Anche l’ufficio della procura di Urfa ha avviato un’inchiesta contro la co-presidente di HDP Figen Yüksekdağ,con l’accusa di “diffusione di propaganda di una organizzazione terroristica” in relazione alla sua dichiarazione “Noi appoggiamo le YPG, le YPJ ed il PYD”, cioè il partito curdo siriano e le Unità di Protezione del Popolo e delle Donne che combattono i jihadisti nel Rojava. La Yüksekdağ aveva pronunciato queste frasi in una manifestazione che si era svolta a Suruç, all’inizio di luglio, in occasione della celebrazione dell’anniversario della proclamazione del Confederalismo Democratico nei cantoni curdi del nord della Siria. Nel mirino della magistratura anche il deputato di Sirnak, Faysal Sarıyıldız, indagato perché accusato di aver partecipato alla fornitura di armi alle milizie popolari dell’Ypg.
L’iniziativa della magistratura segue di pochissimi giorni le dichiarazioni del presidente Recep Tayyip Erdogan che nel corso di una conferenza stampa aveva annunciato la rimozione dell’immunità parlamentare per quegli esponenti politici che sostengano “il terrorismo”. "Ritengo che i dirigenti del partito debbano pagare un prezzo.
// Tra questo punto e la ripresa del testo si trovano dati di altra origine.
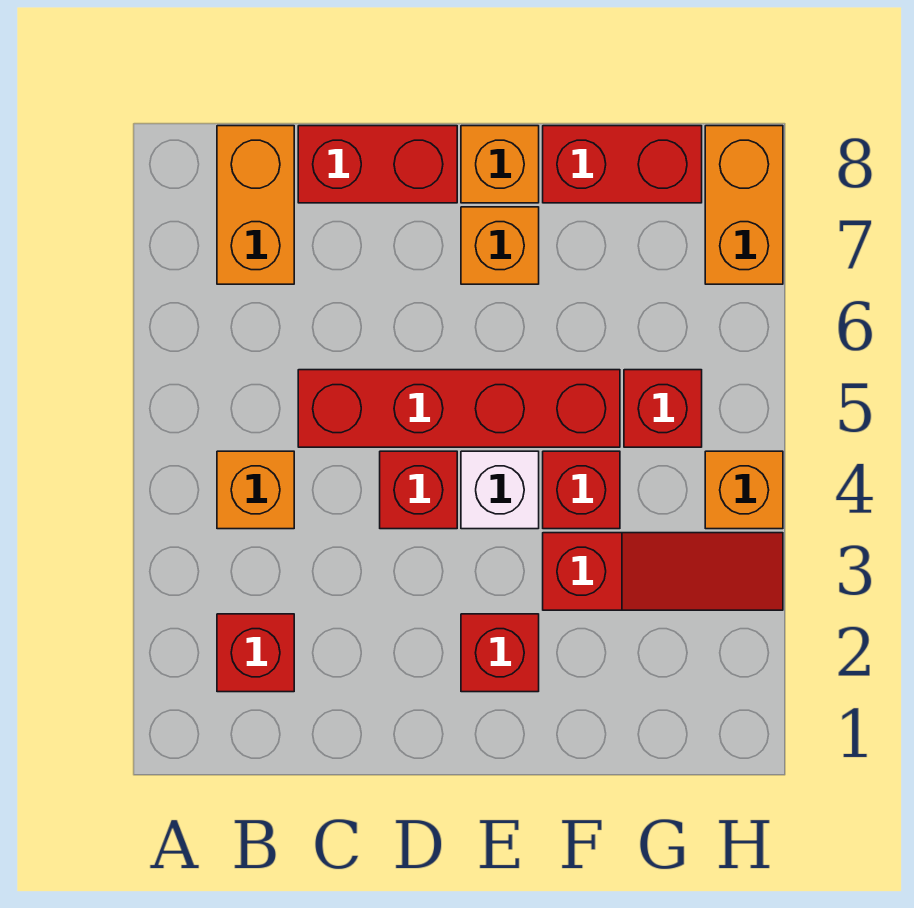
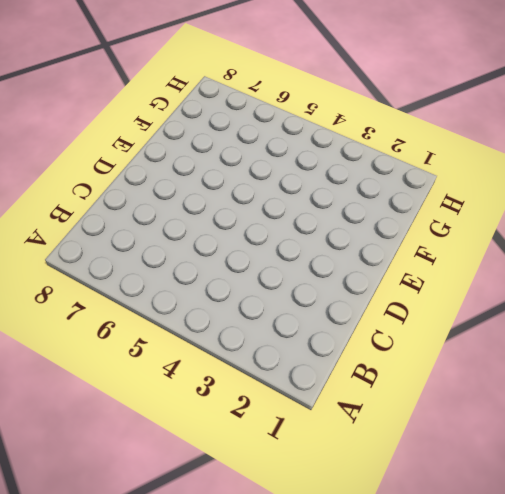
none -> red 1x1 brick [217,614,294,692]
none -> orange 1x1 brick [217,451,294,529]
none -> orange 1x2 brick [217,126,294,284]

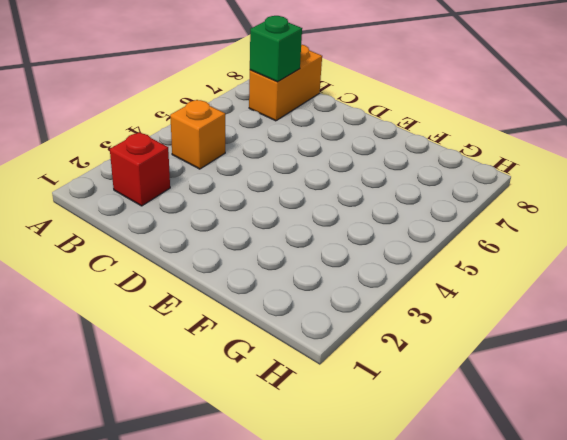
green 1x1 brick [250,16,302,82] -> none
none -> red 1x4 brick [298,370,620,447]
none -> red 1x2 brick [298,126,457,203]
none -> red 1x1 brick [380,451,457,529]

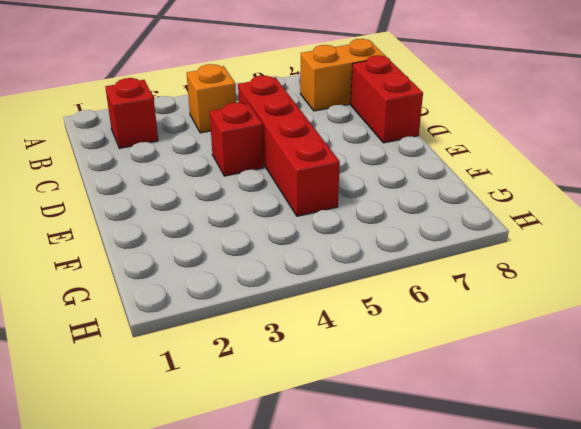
none -> red 1x1 brick [461,614,539,692]
none -> white 1x1 brick [461,451,539,529]
none -> orange 1x1 brick [461,207,539,284]

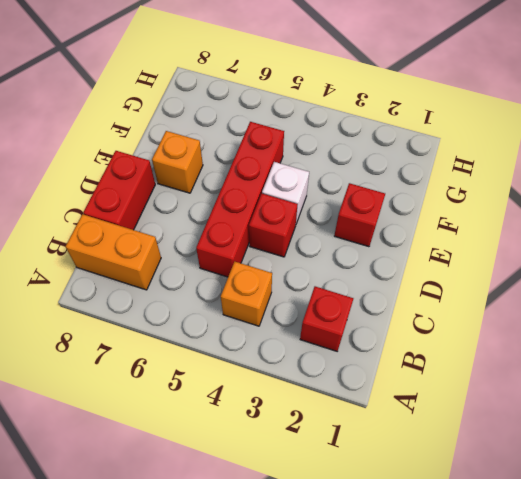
none -> orange 1x1 brick [461,126,539,203]
none -> red 1x3 slope [543,533,783,610]
none -> red 1x1 brick [543,451,620,529]

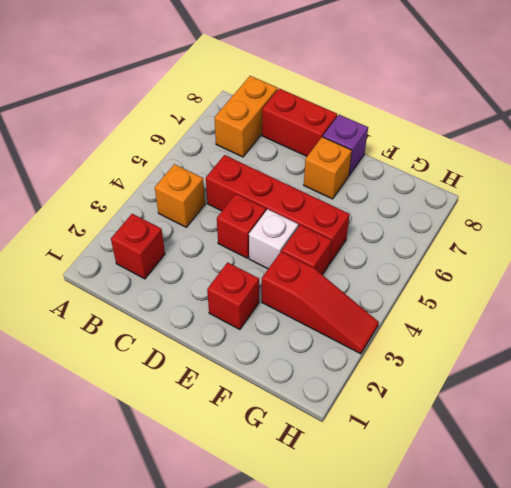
purple 1x1 brick [323,115,368,175] -> orange 1x1 brick [461,126,539,203]
none -> red 1x2 brick [543,126,702,203]
none -> red 1x1 brick [624,370,702,447]
none -> orange 1x1 brick [705,451,783,529]

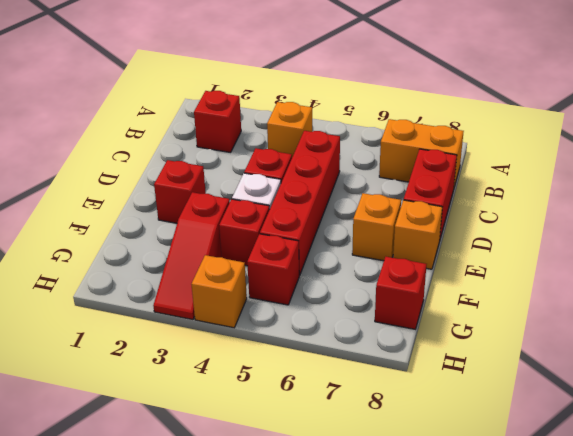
red 1x1 brick [375,257,427,329] -> red 1x2 brick [543,126,702,203]
none -> orange 1x2 brick [705,126,783,284]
Coloro che si appoggiano ai gruppi terroristici devono essere privati dell'immunità parlamentare e pagare", aveva detto il ‘sultano’.
Minaccia alla quale i leader dell’Hdp avevano reagito affermando la disponibilità da parte degli 80 deputati della formazione a rinunciare all’immunità nel caso in cui gli eletti di tutti gli altri partiti avessero fatto lo stesso. Nel frattempo i nazionalisti di destra dell’Mhp (ex Lupi Grigi) hanno presentato presso la Corte Suprema una richiesta di messa fuori legge dell’Hdp “a causa dei suoi legami con gruppi terroristi”.
Nel tentativo di diffondere confusione tra la popolazione curda e di screditare l’Hdp, il governo turco uscente è arrivato ad affermare che il partito stia addirittura agendo contro la volontà del leader curdo Abdullah Ocalan, incarcerato nell’isola prigione di Imrali. Il vice premier Yalçin Akdogan, figura influente delle trattative di pace, ha affermato che "l'Hdp mente quando dice che Ocalan è contrario al sistema presidenziale" auspicato dall’Akp e frustrato per ora dal mancato raggiungimento di una maggioranza assoluta in parlamento tale da permettere all’Akp di riformare la Costituzione. "L'Hdp si è fatto manipolare, ha fatto saltare il processo di pace, è ormai chiaro. Come dice lo stesso Ocalan, quando si vuole risolvere la questione curda, scatta un meccanismo per fermarlo. Nell'ultimo periodo abbiamo assistito ad un meccanismo inteso a contrapporsi a Erdogan, quale principale artefice e attore della risoluzione. L'Hdp ha impostato il proprio piano d'azione sull'opposizione a Erdogan", ha aggiunto il vice premier.
Selahattin Demirtaş ha risposto alle incredibili e fantasiose accuse affermando in un'intervista che Erdogan era a favore del processo negoziale ma "ha cambiato idea nel momento in cui ha visto i risultati dei sondaggi che indicavano un calo dei voti dell'Akp".